> **Requirement**: What lines in the listing below hold the string "gender"? Please copy them out.

> **Raw data**:
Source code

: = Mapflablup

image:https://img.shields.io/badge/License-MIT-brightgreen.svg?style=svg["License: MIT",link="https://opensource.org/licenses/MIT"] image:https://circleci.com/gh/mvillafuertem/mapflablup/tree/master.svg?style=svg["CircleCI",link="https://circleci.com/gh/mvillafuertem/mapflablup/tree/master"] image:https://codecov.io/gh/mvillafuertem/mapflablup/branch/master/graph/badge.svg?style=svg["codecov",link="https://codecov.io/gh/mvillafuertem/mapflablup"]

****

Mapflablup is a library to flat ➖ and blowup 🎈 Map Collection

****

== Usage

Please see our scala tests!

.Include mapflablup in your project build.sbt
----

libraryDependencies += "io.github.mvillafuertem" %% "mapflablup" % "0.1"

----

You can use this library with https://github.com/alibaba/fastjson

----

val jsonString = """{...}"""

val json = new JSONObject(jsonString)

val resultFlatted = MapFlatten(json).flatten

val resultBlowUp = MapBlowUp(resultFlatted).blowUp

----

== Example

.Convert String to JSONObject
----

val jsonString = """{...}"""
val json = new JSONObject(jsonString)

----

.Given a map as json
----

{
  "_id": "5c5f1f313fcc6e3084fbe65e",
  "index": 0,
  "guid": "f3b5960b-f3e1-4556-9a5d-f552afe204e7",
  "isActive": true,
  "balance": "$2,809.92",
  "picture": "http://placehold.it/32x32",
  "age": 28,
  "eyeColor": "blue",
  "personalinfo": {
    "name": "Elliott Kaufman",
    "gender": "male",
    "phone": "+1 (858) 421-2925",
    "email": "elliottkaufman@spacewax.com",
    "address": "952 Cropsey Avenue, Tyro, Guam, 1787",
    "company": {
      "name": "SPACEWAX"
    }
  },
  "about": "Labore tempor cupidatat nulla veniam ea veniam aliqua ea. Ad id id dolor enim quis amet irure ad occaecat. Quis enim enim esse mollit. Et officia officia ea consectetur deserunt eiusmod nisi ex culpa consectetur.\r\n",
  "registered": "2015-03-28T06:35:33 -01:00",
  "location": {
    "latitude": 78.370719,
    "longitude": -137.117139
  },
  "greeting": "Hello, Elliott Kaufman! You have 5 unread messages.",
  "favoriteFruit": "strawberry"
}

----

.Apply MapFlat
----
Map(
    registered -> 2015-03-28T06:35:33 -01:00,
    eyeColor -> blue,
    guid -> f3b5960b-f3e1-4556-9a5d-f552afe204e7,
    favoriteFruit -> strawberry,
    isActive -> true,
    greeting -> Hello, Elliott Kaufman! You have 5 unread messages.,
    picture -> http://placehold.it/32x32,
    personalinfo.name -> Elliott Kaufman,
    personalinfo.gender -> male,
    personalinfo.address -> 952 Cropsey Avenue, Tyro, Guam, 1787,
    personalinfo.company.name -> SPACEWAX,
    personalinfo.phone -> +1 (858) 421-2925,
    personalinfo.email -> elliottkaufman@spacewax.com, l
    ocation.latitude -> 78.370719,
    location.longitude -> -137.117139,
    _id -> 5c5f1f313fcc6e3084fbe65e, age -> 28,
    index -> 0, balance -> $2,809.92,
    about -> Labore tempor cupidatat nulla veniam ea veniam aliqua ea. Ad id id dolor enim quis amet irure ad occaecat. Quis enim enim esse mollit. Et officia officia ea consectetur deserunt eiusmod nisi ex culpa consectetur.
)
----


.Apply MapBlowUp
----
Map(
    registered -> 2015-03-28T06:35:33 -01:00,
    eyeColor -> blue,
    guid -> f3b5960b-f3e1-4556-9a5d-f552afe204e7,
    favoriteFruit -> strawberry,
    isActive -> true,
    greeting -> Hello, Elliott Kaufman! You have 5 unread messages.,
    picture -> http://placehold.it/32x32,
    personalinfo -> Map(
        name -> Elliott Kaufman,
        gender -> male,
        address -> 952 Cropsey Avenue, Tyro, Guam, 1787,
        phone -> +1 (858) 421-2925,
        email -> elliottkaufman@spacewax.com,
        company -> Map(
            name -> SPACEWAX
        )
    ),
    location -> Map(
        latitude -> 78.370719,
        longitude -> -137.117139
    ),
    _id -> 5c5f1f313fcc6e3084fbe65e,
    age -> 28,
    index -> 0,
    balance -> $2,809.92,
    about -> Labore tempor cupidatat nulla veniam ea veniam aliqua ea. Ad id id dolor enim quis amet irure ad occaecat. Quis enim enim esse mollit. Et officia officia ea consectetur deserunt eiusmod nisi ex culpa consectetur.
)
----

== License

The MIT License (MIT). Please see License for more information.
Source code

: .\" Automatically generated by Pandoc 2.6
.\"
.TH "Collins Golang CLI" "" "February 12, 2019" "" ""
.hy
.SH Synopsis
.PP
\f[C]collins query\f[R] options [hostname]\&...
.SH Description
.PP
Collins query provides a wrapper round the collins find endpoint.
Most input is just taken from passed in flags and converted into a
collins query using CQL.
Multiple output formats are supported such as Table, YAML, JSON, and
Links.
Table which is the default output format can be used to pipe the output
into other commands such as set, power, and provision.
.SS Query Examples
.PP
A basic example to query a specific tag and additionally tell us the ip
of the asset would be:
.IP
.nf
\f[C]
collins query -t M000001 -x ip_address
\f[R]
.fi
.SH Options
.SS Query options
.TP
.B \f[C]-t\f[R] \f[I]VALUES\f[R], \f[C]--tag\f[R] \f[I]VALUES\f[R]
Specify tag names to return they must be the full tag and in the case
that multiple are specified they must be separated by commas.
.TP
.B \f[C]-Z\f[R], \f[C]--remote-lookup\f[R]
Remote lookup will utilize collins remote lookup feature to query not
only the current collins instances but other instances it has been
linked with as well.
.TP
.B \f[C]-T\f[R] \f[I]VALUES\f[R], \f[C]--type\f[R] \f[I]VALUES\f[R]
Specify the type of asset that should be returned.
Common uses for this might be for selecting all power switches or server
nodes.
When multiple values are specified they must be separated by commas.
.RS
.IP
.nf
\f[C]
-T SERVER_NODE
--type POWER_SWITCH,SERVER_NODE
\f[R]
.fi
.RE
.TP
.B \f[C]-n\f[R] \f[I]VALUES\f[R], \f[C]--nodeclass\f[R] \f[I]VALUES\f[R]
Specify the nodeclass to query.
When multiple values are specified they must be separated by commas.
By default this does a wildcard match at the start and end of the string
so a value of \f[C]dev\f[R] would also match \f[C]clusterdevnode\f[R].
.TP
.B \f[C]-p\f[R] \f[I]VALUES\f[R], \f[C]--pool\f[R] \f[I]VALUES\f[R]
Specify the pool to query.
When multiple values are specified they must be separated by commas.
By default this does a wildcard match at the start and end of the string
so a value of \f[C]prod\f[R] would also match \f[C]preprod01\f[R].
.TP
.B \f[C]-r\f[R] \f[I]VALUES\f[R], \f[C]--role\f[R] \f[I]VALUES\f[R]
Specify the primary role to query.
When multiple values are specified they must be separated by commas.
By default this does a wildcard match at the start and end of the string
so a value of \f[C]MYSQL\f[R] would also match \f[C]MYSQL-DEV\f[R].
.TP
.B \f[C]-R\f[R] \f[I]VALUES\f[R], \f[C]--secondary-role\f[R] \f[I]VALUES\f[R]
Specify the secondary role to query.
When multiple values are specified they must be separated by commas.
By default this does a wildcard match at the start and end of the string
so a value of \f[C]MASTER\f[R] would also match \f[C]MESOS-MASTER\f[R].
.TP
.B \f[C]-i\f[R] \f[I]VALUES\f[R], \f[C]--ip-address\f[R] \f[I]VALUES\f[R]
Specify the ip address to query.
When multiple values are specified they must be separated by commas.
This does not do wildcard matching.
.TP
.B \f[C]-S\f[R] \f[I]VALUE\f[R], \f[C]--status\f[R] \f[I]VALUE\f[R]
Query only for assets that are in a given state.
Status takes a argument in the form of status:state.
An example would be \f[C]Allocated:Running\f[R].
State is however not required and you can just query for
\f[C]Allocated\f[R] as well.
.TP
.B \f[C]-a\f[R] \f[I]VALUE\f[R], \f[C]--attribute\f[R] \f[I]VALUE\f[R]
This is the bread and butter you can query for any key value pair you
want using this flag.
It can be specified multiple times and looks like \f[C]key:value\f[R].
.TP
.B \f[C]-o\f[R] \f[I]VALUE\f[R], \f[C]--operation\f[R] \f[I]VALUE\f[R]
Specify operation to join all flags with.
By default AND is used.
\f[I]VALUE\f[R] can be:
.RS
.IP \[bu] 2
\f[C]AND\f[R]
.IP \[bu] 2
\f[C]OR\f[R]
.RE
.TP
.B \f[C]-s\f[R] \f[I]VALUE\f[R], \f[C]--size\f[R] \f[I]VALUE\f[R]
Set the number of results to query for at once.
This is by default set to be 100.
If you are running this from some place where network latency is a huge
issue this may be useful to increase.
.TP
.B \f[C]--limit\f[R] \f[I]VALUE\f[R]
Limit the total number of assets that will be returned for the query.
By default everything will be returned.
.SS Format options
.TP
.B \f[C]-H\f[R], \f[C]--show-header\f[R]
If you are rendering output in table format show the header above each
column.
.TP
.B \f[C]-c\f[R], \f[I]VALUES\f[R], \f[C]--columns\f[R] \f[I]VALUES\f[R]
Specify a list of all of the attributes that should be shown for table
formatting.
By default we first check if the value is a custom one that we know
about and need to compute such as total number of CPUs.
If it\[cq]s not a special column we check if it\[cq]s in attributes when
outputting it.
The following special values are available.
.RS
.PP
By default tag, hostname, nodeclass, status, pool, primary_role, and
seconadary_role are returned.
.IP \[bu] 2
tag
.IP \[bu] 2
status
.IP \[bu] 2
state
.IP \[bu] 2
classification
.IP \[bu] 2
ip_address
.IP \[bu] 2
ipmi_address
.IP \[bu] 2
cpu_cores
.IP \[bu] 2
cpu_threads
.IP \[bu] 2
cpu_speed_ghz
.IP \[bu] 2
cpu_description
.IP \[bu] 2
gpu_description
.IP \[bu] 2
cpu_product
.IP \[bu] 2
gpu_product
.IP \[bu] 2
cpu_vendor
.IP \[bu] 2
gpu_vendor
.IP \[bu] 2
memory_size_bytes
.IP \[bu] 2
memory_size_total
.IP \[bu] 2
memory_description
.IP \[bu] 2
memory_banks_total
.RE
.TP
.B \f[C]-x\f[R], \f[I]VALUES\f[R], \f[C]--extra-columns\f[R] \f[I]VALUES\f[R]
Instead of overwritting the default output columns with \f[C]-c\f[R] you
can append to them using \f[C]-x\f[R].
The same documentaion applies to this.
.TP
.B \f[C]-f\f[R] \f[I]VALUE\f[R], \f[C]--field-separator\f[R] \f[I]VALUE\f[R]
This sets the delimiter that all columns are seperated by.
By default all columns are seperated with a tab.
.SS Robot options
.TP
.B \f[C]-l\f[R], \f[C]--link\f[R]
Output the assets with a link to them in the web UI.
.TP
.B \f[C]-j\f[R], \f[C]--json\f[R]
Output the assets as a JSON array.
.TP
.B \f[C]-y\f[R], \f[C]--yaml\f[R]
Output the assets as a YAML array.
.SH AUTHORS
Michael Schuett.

> **Written answer**:
    "gender": "male",
    personalinfo.gender -> male,
        gender -> male,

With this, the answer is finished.